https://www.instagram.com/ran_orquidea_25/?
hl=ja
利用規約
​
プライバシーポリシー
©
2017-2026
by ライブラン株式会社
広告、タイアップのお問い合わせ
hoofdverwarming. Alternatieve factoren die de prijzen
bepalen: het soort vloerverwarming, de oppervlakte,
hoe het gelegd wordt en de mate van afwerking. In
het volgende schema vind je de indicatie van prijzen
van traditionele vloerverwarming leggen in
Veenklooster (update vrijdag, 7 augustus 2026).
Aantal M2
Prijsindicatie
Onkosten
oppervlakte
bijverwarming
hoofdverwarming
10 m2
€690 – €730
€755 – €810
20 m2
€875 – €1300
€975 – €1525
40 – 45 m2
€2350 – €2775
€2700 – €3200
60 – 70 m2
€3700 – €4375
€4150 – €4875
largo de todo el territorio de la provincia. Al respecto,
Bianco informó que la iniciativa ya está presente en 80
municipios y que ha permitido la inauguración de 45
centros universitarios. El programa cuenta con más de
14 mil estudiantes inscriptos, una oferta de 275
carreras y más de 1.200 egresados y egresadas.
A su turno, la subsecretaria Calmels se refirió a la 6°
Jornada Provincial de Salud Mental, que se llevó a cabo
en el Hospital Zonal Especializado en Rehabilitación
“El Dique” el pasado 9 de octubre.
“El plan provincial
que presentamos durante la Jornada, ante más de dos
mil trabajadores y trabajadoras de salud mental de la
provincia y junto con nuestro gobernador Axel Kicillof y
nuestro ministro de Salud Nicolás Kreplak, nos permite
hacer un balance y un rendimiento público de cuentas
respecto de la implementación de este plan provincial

##########

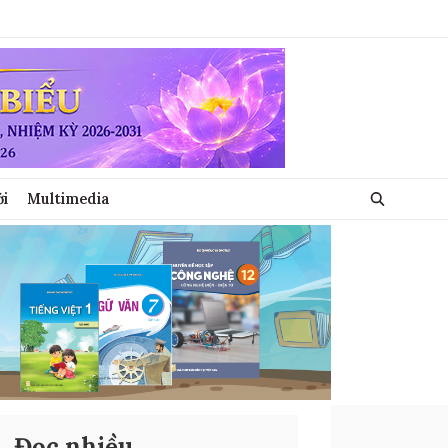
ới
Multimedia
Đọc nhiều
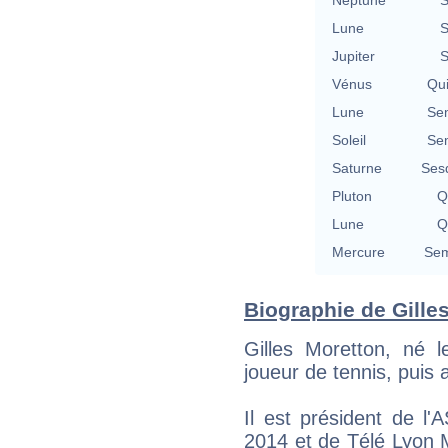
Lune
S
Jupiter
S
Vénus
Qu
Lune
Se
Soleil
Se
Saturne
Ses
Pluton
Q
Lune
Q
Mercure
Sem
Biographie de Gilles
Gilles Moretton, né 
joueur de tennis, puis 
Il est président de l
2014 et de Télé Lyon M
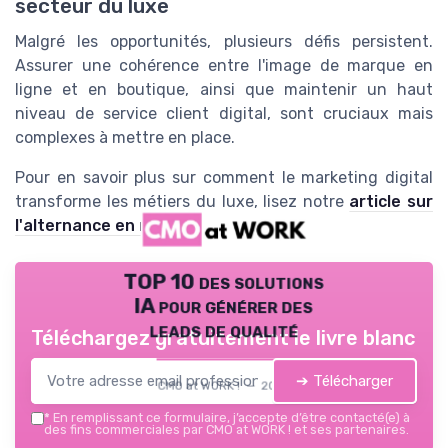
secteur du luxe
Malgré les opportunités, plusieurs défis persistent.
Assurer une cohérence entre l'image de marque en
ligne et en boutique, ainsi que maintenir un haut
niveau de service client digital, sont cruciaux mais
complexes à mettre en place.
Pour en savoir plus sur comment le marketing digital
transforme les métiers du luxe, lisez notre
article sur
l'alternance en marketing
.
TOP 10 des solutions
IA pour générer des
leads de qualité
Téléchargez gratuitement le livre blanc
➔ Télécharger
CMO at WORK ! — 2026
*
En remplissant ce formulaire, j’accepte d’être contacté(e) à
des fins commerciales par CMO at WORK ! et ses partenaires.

##########

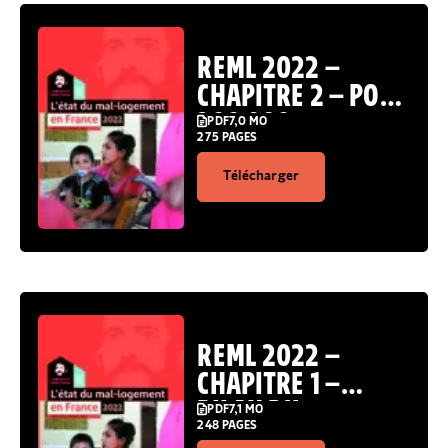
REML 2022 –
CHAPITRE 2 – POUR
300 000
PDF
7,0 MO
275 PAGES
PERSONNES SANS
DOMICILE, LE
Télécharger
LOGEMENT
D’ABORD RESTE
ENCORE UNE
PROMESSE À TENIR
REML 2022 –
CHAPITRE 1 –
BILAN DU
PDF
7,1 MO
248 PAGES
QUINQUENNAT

##########

__INSTRUCTIONS FOR THE TASK__
Copy the entries word for word, starting at the line that contains "secteur du luxe" and ending at the line that contains "des fins commerciales", with both of those lines included.

__ANSWER SECTION__
secteur du luxe
Malgré les opportunités, plusieurs défis persistent.
Assurer une cohérence entre l'image de marque en
ligne et en boutique, ainsi que maintenir un haut
niveau de service client digital, sont cruciaux mais
complexes à mettre en place.
Pour en savoir plus sur comment le marketing digital
transforme les métiers du luxe, lisez notre
article sur
l'alternance en marketing
.
TOP 10 des solutions
IA pour générer des
leads de qualité
Téléchargez gratuitement le livre blanc
➔ Télécharger
CMO at WORK ! — 2026
*
En remplissant ce formulaire, j’accepte d’être contacté(e) à
des fins commerciales par CMO at WORK ! et ses partenaires.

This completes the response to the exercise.